» **Reading passage**
Thanks for starting this conversation! :) I'd played with building a 
RegEx-based rewriter for CouchDB, but I'm new to Erlang, so it's no 
where near production ready. It's great to see someone else has an 
interest in this piece of the puzzle as well.

In the legacy couchapp there's a route that uses an options section to 
define patterns. It seems like a promising direction for extending the 
rewriter. I'd like to propose we build something like this:

{
     "method":"GET",
     "from": "/page/:page",
     "to": "/_show/post/:page",
     "params": {
         "page": {
             "match": "\\w*",
             "type": "string"
         }
     }
}

If the parameter appears in the params section, we should use it's 
"match" rather than that standard (.*) pattern. "type" in that section 
would refer to the output type. Variables would continue to be 
represented with the colon notation to keep the URL space clean (vs. 
using RegEx in the URL as I'd planned to do).

One other helpful addition might be an "engine" option to set the 
matching system to use. I'd prefer using PCRE, you've mentioned Mongrel, 
someone else might want grep. :)

Thanks for starting this discussion, Benoit. I look forward to your 
thoughts.

Later,
Benjamin

Re: rewriter needed changes

Posted by Benoit Chesneau <bc...@gmail.com>.

On Mon, Jan 10, 2011 at 1:32 AM, Benoit Chesneau <bc...@gmail.com> wrote:
> There are 2 tickets open for the rewriter :
>
> https://issues.apache.org/jira/browse/COUCHDB-1017
> https://issues.apache.org/jira/browse/COUCHDB-1005
>
> First one is about testing types of value to eventually encode them
> (or decode) from the path or query string. 1017 speak about strings
> but it could be integer as well. This isn't possible actually.
>
> Second is to have a more enhanced rewriter.  First intention of
> _rewriter was to offer a simple way to dispatch urls to a resource
> (_show, _update, _list, _view, doc, attachment) based on path terms
> (string, ':var", "*"). Path specifications are obtained by breaking
> url into tokens via the "/" separator, Then we match them against path
> terms. That's how we find urls. There is also the possibility to use
> query arguments as a path term.  A rewriter like this is the easier
> implementation we found, and as is the only that obtained a consensus.
>
> The feature asked in 1005 need more power than simple pattern matching.
>
> The more people will use CouchApps with CouchDB facing directly to the
> web (without any proxy), the more people will ask for such features.
>
> I see 2 alternatives and easy pattern matching we can use to solve such problem:
>
>
> 1.
>
> Put var between "<>" like this <key>,
> Then eventually say what is the type of the variable : <int:key> for integer.
>
> Ex:
>
> {
>     "from": "/a/b/<key>/<int:id>",
>     "to":"/c/<key>",
>     "query": {
>          "key": "<int:key>"
>      }
> }
>
> /a/b/c/13 -> /c/c?key=13
>
>
> This solve 1017 and potentially 1005 .
>
> 2. Use mongrel2 pattern matching:
>
> <snip>
> URL patterns always match from the start, routes are broken into
> prefix and pattern part. We uses the routes to find the longest
> matching prefix and then tests the pattern. If the pattern matches,
> then the route works. If the route doesn't have a pattern, then it's
> assumed to match, and you're done.

» **Aim of the task**
Please write the next part of the CouchDB rewriter thread, picking up after its last sentence. The data further down is unrelated to the CouchDB rewriter thread.

» **Data section**
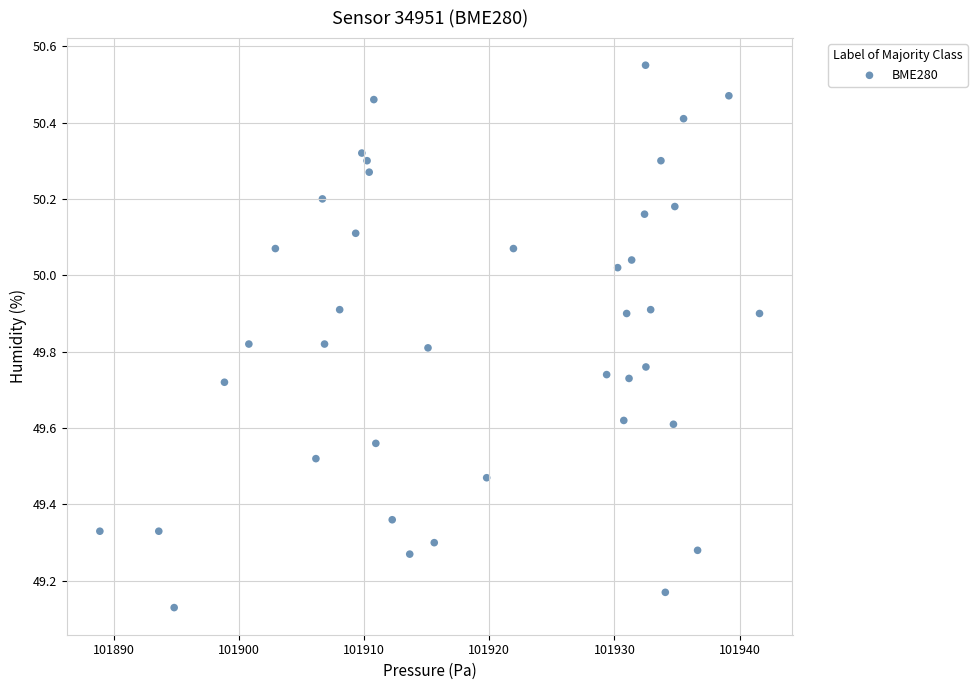

What is the range of X values (max minus min)?

52.7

» **Reply**
>
> The only caveat is you have to wrap your pattern parts in parenthesis,
> but these don't mean anything other than to delimit where a pattern
> starts. So instead of /images/.⋆.jpg, write /images/(.⋆.jpg) for it to
> work.
>
> Here's the list of characters you can use in your patterns:
>
> . (period) All characters.
> \a Letters.
> \c Control characters.
> \d Digits.
> \l Lowercase letters.
> \p Punctuation characters.
> \s Space characters.
> \u Uppercase letters.
> \w Alphanumeric characters.
> \x Hexadecimal digits.
> \z The 0 character (null terminator).
> [set] Just like a regex [] where is a set of chars, like [0-9] for all digits.
> [^set] Inverse character set, so [^0-9] is anything but digits.
> ⋆ Longest match of 0 or more of the preceding character.
> + Longest match of 1 or more of the preceding character.
> - Shortest match of 0 or more of the preceding character.
> ? 0 or 1 match of of the preceding character
> \bxy Balanced match a substring starting with x and ending in y. So
> \b() will match balanced parentheses.
> $ End of the string.
> Using the uppercase version of an escaped character makes it work the
> opposite way (i.e., \A matches any character that isn't a letter). The
> backslash can be used to escape the following character, disabling its
> special abilities (i.e., \\ will match a backslash).
>
> Anything that's not listed here is matched literally.
>
> </snip>
>
> This solution is really simple, remove the useless things you have in
> regexp and give complete power to the users. Also this kind of parsing
> is relatively easy to do in erlang.
>
>
> There may be a third solution. If we use something like emonk, erlv8,
> ... we could have the rewriter in a js function. But it won't happend
> in next 6 months . I'm pretty supporter of the second solution though,
> and quite ready to start a new parser.
>
> Any thoughts ?
>
>
> - benoît
>

Since then I started couchapp_legacy :

https://github.com/benoitc/couchapp_legacy

It embed a new rewriter doing both reversed  and regexp based
dispatching with some other features like :

- Resource handlers plugin system, actually a rewriter and a proxy handler.
- Route caching: rules are build only on first access or when the
design doc is changed.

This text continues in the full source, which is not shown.